Samoorganizacja to jedno ze słów kluczy w Scrumie. Podobnie jest z interdyscyplinarnością.
Skoro mamy świadomość, że nasz zespół ma być zdolny do realizacji postawionych przed nim wymagań oraz samoorganizujący się, to może pozwólmy im zorganizować się samodzielnie? Dajmy im ograniczenia, takie jak wielkości zespołów czy listę kompetencji, które mają znaleźć się w poszczególnych teamach i zobaczmy co się wydarzy.
Podział najprawdopodobniej będzie zdroworozsądkowy i ukierunkowany na ułatwienie wszystkim zainteresowanym pracy. Twory takie jak zespół funkcjonalny i komponentowy to świetna heurystyka i wskazówka, która pozwoli nam podjąć decyzję o tym, jak pomóc naszym zespołom się samoorganizować. To narzędzie które pomoże nam z wyprzedzeniem zidentyfikować problemy, które mogą się pojawić. Wiemy, czy spodziewać się ich po stronie kodu czy zależności pomiędzy wymaganiami.
Silosy kontra eksperci, czyli pułapki interdyscyplinarności
Zarówno podejście z wąską specjalizacją, jak i absolutną uniwersalnością niosą ze sobą różne problemy. Jeżeli chcemy wiedzieć wszystko, to wiele czasu poświęcimy na doskonalenie się i przekazywaniu/zdobywaniu umiejętności. Niejednokrotnie możemy się przekonać, że z wielu z nich nawet nie zdołamy wypróbować.

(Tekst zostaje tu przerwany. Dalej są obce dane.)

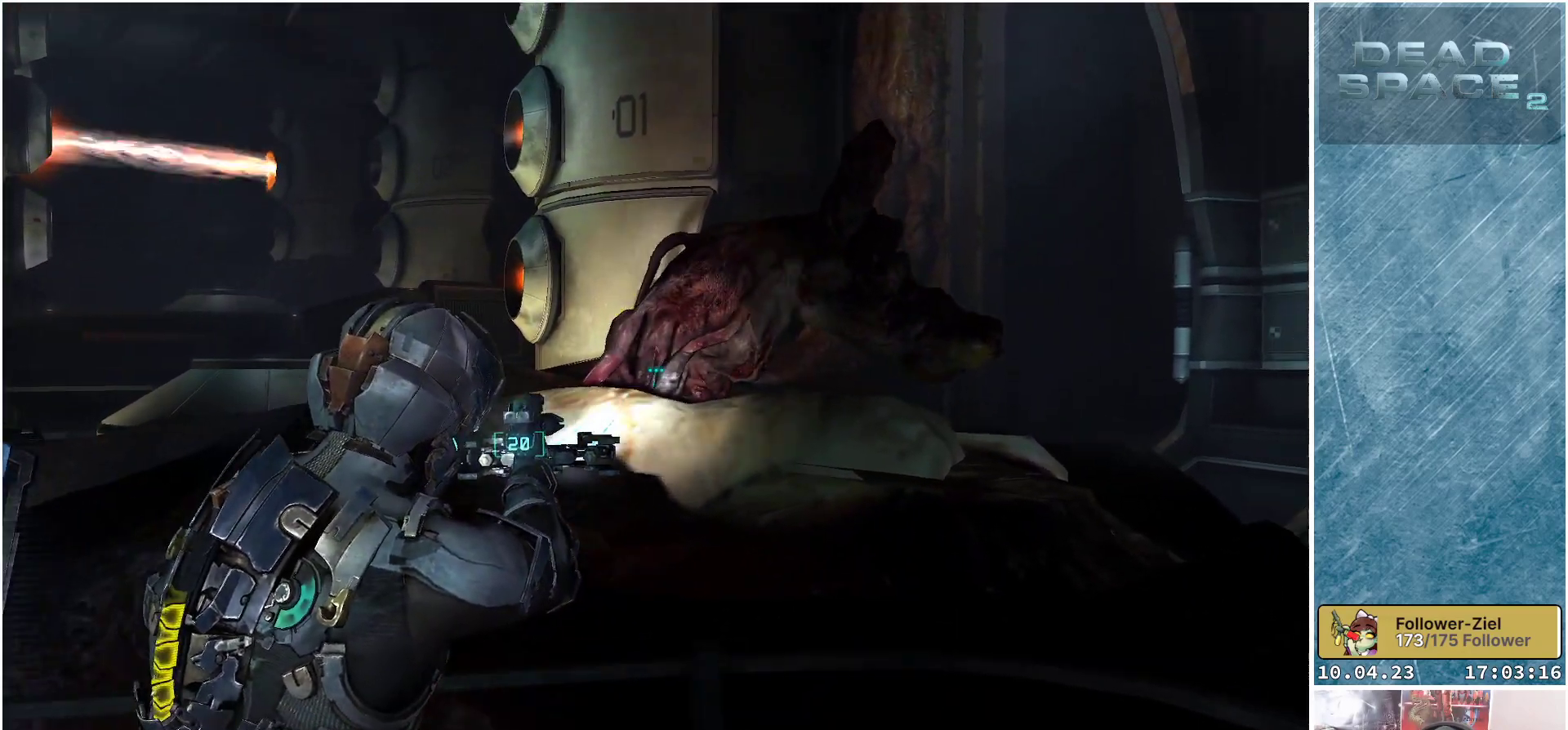
{"buttons": ["L2"], "left_stick": "down-left", "right_stick": "center", "events": [[33, "left_stick", "center"], [33, "right_stick", "center"], [233, "B", "down"], [233, "left_stick", "down-left"], [350, "B", "up"]]}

Jeśli zajmujemy się tylko i wyłącznie określonym kawałkiem systemu, to żeby zrealizować niektóre funkcjonalności będziemy musieli łączyć siły z innymi zespołami. Spowoduje to uciążliwe zależności pomiędzy poszczególnymi zadaniami w rejestrze produktu i konieczność częstej synchronizacji.
Na pewno warto znać się na tym, z czego często korzystamy. Jednak w dzisiejszych czasach trudno znać się na wszystkim i być absolutnie uniwersalnym.
Jeżeli mamy zespoły odpowiadające za poszczególne komponenty systemu, to w przypadku funkcjonalności wykorzystującej wiele z nich, zaplanowanie jej do realizacji będzie koszmarem z uwagi na zależności. Z drugiej strony, jeśli nasze zespoły potrafią realizować kompletne funkcjonalności dotykające wszystkich zakamarków systemu, to przy realizacji kilkudziesięciu z nich w każdym Sprincie, uzgodnienie tych wszystkich zmian i ich połączenie będzie koszmarem.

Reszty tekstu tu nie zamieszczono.